I should just like to add that I hope that the Committee will take note of what the noble Earl has said. It is a pity to make these commissions too big. It is also, perhaps, a pity to lay down what qualifications each person must have. The noble Lord, Lord Taylor of Gryfe, will remember that when he and I were both commissioners together we had an absolutely first-class trade unionist on the commission, who was neither a forester nor an agricultural worker. I cannot remember whether Gwyn Davies was a steel worker or a coal worker, but he certainly came from South Wales and no one could have asked for a better representative of the trade union movement there. I think that is better than laying down that you must have a statutory trade unionist, a statutory woman, a statutory Common Market man and so on.

Lord Taylor of Gryfe

The Act does not say that you should have a statutory trade unionist, and I have not said that we ought to have a statutory trade unionist. I have said that we ought to increase the number by two instead of one, for the reasons I have indicated, without writing into the Bill that it must be a statutory trade unionist. But it gives the opportunity for the Minister to do what I have sought. If you do not amend it now, you are stuck with the number that is in the Bill. In fact, you are adding one business man.

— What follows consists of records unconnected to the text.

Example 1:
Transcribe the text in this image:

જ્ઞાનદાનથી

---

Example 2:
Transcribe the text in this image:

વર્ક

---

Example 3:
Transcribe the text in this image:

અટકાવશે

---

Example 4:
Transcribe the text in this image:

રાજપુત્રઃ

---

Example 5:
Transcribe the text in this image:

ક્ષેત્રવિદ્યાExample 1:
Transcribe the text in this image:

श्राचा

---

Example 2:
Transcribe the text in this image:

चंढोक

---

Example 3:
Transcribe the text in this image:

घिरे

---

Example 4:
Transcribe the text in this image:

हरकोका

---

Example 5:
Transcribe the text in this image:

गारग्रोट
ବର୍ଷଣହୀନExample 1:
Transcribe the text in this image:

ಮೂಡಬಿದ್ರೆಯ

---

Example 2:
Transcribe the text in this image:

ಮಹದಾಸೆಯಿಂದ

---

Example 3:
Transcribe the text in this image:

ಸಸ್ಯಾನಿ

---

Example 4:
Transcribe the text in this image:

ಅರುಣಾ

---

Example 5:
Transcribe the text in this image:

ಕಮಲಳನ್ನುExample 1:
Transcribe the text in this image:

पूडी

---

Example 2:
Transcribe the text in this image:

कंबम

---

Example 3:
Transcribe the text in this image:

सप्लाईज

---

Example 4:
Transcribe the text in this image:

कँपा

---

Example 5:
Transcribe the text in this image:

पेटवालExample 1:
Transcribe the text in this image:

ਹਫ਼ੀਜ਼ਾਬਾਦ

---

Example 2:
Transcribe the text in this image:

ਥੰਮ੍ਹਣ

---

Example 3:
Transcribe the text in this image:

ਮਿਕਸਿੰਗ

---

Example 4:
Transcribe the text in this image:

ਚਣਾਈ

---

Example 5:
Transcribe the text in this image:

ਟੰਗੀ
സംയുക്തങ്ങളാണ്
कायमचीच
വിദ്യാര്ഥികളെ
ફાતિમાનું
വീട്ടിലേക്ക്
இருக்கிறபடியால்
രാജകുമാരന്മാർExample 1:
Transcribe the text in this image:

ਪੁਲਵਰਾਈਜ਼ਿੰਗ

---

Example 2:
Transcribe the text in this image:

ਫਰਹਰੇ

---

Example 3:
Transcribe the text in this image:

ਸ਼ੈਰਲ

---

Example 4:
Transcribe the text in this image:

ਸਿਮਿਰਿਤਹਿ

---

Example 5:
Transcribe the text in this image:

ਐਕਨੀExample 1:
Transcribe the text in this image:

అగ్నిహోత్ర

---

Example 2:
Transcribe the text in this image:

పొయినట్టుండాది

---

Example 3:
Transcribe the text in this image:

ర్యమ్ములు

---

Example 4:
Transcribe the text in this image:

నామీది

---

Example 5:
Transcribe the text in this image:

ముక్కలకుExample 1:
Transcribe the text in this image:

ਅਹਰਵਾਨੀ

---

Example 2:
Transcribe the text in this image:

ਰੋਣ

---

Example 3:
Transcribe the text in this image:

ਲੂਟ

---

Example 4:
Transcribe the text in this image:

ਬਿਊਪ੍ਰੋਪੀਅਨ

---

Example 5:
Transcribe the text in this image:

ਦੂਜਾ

I looked for some support from the Liberal Benches, in view of their substantial commitment to participation. I had hoped that there would be a balancing of the one business man who is skilled in the disposal of assets and so on, with a workers' representative—not that he would give technical advice to the commission. There is a mass of technical advice at the top of the commission. There is no doubt that there is a difference between technical advice at the top and workers' participation from below and it would be a healthy element.

They have had this experience in other nationalised industries, some with success; some with less success. But it is in keeping with the times. We will not be amending the Forestry Act for some time ahead and 11 members, in addition to the chairman, would enable the Minister to have scope to do this kind of experiment. I hope that this will be regarded as non-controversial and acceptable.

On Question, amendment negatived.

Clause 3 agreed to.

Clause 4 [Short title, repeals and extent]:

Lord Ross of Marnock had given notice of his intention to move Amendment No. 21: Page 1, line 24, after ("to") insert ("Scotland or").

The noble Lord said: It would be quite wrong at this very late hour to take advantage of the waning support of the Government and to go ahead with this most important amendment, for which I have piles of papers ready. I will save it for another occasion. I do not intend to move the amendment.

[Amendment No. 21 not moved.]

Clause 4 agreed to.

Schedule agreed to.

House resumed: Bill reported without amendment.